Not bad Mr. Daniels. Not bad at all.

What stood out?

Firstly, defensive line play. If USC is going to win the conference again, and/or make a run at the College Football Playoff, the defensive line is going to be why.

Watching Jay Tufele and Marlon Tuipulotu in there eating blocks and making plays in the backfield, while also keeping Cameron Smith clean to run sideline to sideline is exciting.

Though, watching Brandon Pili, who appears to be on the precipice of a major second-year leap, has me the most excited. Three legitimate monsters to rotate up front is how you blow these spread offenses up.
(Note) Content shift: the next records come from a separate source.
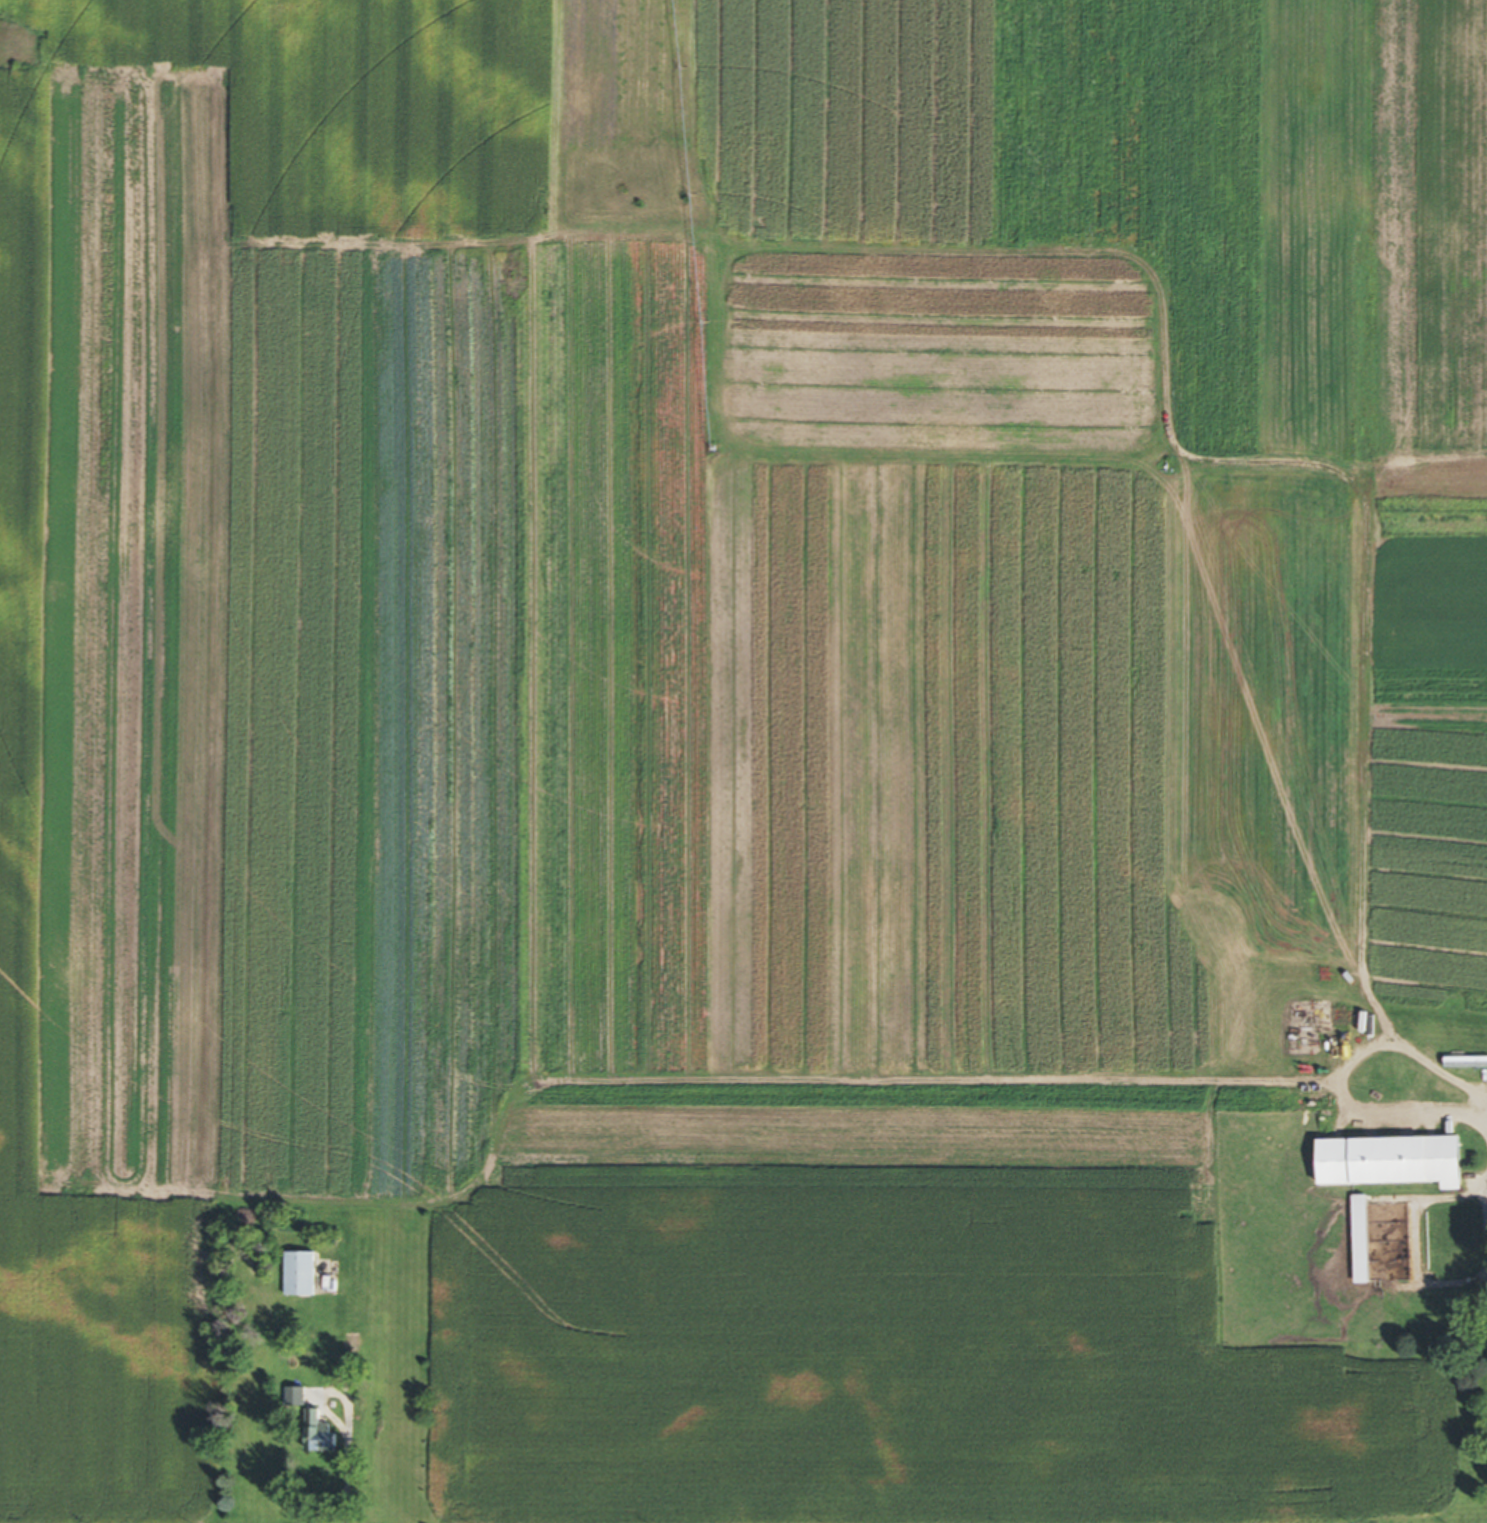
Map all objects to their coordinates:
crop: (721, 706)
building: (1470, 1063)
building: (1401, 1162)
building: (1367, 1240)
building: (306, 1275)
building: (327, 1443)
road: (345, 1475)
It was reassuring that either Pendergast has eased his stance, or the group he trusts is a lot larger than last season.

Secondly,  defensive coordinator Clancy Pendergast’s willingness to rotate and move people around was noticeable.

He has a bit of a reputation for having a group he trusts and riding with them until the wheels fall off, which is why USC looked so abysmal in the 2017 season when injuries mounted.

Aagainst UNLV, it was reassuring that either Pendergast has eased his stance, or the group he trusts is a lot larger than last season.  Seeing a rotation of defensive linemen and outside linebackers before the game was in hand is a good thing.